*** SELECTED EXCERPT
Course Catalog API (a.k.a. Course Discovery)https://prod-edx-discovery.edx.orgMySQL, Elasticsearch

This is the authoritative place for data relating to finding and enrolling in a course. It's what's queried when you go to the marketing site and search for a course or look at its "Course About" page details – who is teaching it, what the schedule is, what language is it given in, etc. Because it's backed by ElasticSearch, it is much more efficient and flexible when searching across the system for courses with particular attributes.

Making synchronous calls to this service can be expensive, so if the data exists in Course Overviews and you can live with the delay, it's better to use that.

CourseGraph

https://coursegraph.edx.org/browser/

(Neo4j DB, not part of edx-platform, requires VPN access)

Neo4j

This is used by support/sustaining teams and occasionally services staff to answer questions about course team authored content across edx.org. Think of this as the Modulestore content field data shoved into a Neo4j database on a periodic batch process.  There are many example queries available, including:

  1. How many courses are still using a particular XModule? Can we deprecate it?
  2. Are there any proctored exams coming up soon?
  3. What courses have a particular setting enabled?

CourseGraph only sees what Modulestore sees, and some of that data is not canonical. The following are data for which the canonical answer is in the Course Discovery/Catalog API:

  • Course start/end/enrollment dates.
  • Course language.
Local App Models

Django ORM, django-storages

MySQL, S3

A common pattern is to listen for SignalHandler.course_published, and then to access Modulestore data in an asynchronous process. The Blocks API and Transformers are extremely useful for grabbing a big chunk of the Course and manipulating it, but they still incur a relatively high overhead to query 100s of milliseconds. If you just want to derive one or two small bits of field data that are read all the time, you can copy those into your own model where the access time will be ~1ms.
******
*** DATASET ENTRIES
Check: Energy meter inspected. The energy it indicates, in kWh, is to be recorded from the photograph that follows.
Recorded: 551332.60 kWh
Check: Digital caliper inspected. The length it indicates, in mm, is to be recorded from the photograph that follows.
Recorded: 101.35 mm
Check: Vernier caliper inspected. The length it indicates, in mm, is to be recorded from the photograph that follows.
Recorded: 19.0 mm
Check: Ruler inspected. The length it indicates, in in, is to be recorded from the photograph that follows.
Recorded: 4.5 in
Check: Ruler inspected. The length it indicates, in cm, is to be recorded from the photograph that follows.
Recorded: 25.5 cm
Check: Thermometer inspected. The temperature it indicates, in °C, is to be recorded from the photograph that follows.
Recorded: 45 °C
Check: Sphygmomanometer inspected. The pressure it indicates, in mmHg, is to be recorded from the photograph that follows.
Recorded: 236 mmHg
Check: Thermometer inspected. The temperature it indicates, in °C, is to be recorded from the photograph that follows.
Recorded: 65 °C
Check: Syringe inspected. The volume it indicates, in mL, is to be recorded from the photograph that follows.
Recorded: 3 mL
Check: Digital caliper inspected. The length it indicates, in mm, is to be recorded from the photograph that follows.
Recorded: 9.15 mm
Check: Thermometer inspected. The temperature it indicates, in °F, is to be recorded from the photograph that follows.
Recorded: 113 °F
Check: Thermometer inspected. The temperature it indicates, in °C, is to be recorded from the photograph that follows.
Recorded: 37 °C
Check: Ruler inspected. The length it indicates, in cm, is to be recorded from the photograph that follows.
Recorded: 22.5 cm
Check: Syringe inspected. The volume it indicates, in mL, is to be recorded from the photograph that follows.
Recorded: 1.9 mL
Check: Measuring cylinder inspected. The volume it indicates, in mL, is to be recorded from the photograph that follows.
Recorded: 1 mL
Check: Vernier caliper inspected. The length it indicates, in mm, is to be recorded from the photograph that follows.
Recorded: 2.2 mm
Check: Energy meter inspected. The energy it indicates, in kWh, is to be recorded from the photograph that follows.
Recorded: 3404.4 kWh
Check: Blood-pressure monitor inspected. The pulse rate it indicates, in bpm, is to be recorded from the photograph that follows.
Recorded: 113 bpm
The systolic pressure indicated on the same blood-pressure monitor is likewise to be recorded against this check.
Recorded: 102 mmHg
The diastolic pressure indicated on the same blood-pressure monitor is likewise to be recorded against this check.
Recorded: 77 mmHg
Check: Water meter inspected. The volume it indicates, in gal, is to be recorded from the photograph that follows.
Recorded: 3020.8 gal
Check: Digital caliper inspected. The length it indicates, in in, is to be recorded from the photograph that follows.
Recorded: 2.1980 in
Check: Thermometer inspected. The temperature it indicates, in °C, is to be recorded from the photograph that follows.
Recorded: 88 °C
******
## REQUIRED WORK
- 1) In the excerpt on edX data sources, what access time does copying a few small bits of field data into your own model give?
- 2) Copy the part of the excerpt on edX data sources starting with "This is used" and going on through "Course start/end/enrollment dates.".

## PER-TASK ANSWERS
- 1) About 1 millisecond.

- 2)
This is used by support/sustaining teams and occasionally services staff to answer questions about course team authored content across edx.org. Think of this as the Modulestore content field data shoved into a Neo4j database on a periodic batch process.  There are many example queries available, including:

  1. How many courses are still using a particular XModule? Can we deprecate it?
  2. Are there any proctored exams coming up soon?
  3. What courses have a particular setting enabled?

CourseGraph only sees what Modulestore sees, and some of that data is not canonical. The following are data for which the canonical answer is in the Course Discovery/Catalog API:

  • Course start/end/enrollment dates.